A DynamoDB table that stores IoT sensor readings peaks at 40,000 writes per second. The analytics team must land every new item in an Amazon S3 data lake within 60 seconds. The solution must auto-scale, provide at-least-once delivery, and minimize operational overhead. Which architecture meets these requirements MOST effectively?

  • Enable DynamoDB Streams with the NEW_IMAGE view and configure an AWS Lambda function as the event source; inside the function batch the records and submit them to an Amazon Kinesis Data Firehose delivery stream that writes to S3.

  • Use AWS Database Migration Service in change data capture mode to replicate the DynamoDB table continuously to an S3 target.

  • Schedule an AWS Glue batch job every minute to export the entire table to S3 by using DynamoDB export to S3.

  • Create an AWS Glue streaming ETL job that consumes the table's stream ARN directly and writes the data to Amazon S3.

Question 19 of 20

A company ingests clickstream events into an Amazon DynamoDB table. Traffic remains near zero most of the day but bursts to 40,000 writes per second during marketing campaigns. Analysts query events by userId and timestamp range. Provisioned capacity with auto scaling causes throttling and wasted spend. Which configuration best meets the performance and cost requirements with minimal administration?

  • Convert the table and all global secondary indexes to on-demand capacity mode.

  • Add a DynamoDB Accelerator (DAX) cluster in front of the table to cache hot items.

  • Triple the provisioned write capacity and reduce the auto-scaling cooldown period to 30 seconds.

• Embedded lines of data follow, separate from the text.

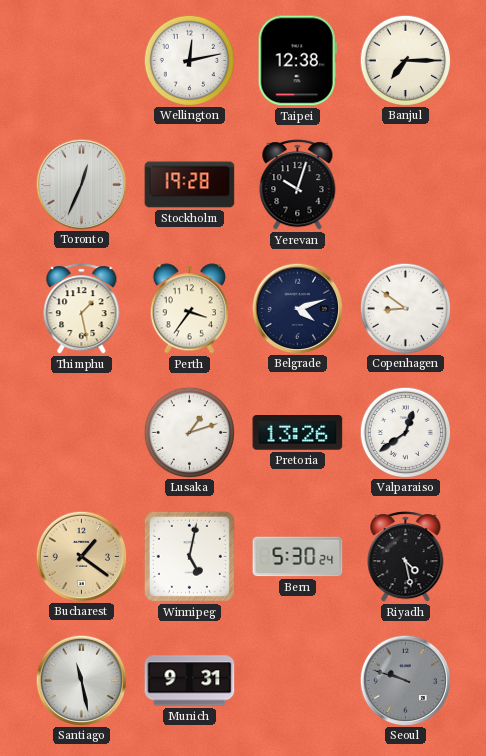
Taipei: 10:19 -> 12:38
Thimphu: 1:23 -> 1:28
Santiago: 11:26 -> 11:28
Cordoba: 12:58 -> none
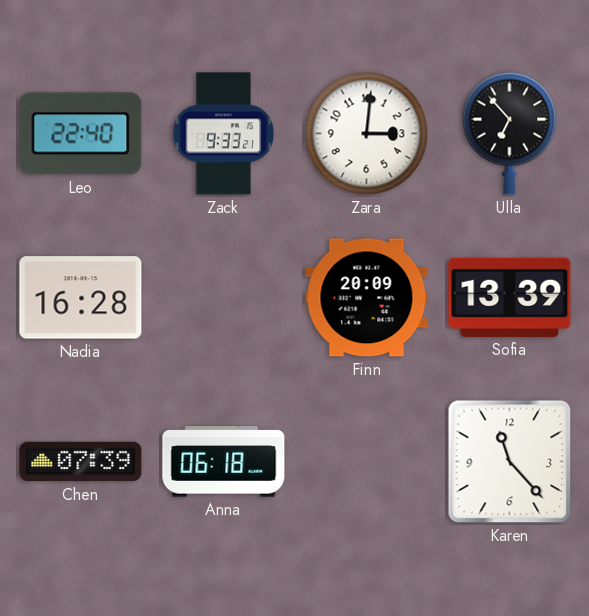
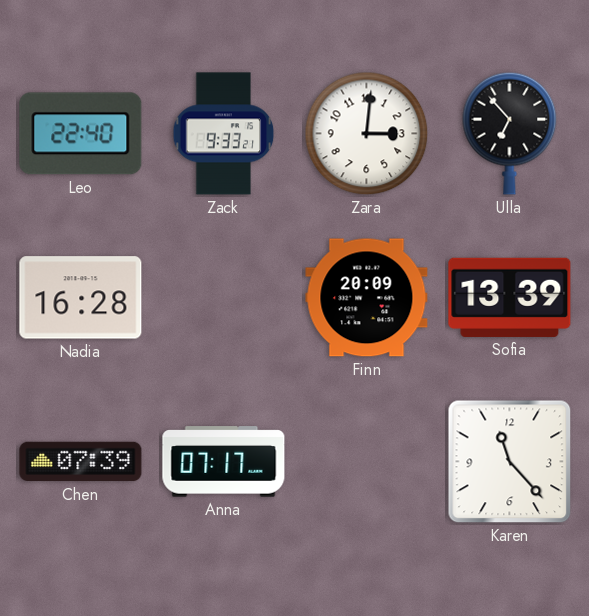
Anna: 06:18 -> 07:17
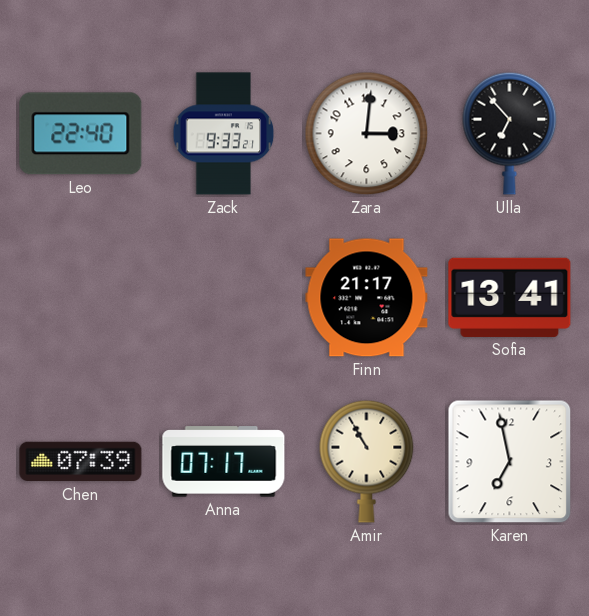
Nadia: 16:28 -> none
Finn: 20:09 -> 21:17
Sofia: 13:39 -> 13:41
Amir: none -> 10:55
Karen: 11:23 -> 6:58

  • Enable DynamoDB Streams and invoke an AWS Lambda function to batch writes into Amazon S3.

Question 20 of 20

Your team receives unpredictable batches of CSV transaction files in a dedicated Amazon S3 prefix. Every file must be ingested into an Amazon Redshift staging table within five minutes of arrival. The solution must follow an event-driven batch pattern, avoid idle infrastructure, and scale automatically with the daily file count. Which approach meets these requirements while keeping operational overhead low?

  • Send the files to an Amazon Kinesis Data Firehose delivery stream configured to deliver records to Amazon Redshift.

  • Configure an Amazon S3 event notification that routes through EventBridge to trigger an AWS Glue job, and have the job run a Redshift COPY command for the new object.

  • Set up an AWS Database Migration Service task with S3 as the source endpoint and Redshift as the target to perform full load and change data capture.

  • Create an AWS Glue job with a 5-minute cron schedule that recursively scans the prefix and loads any discovered files into Redshift.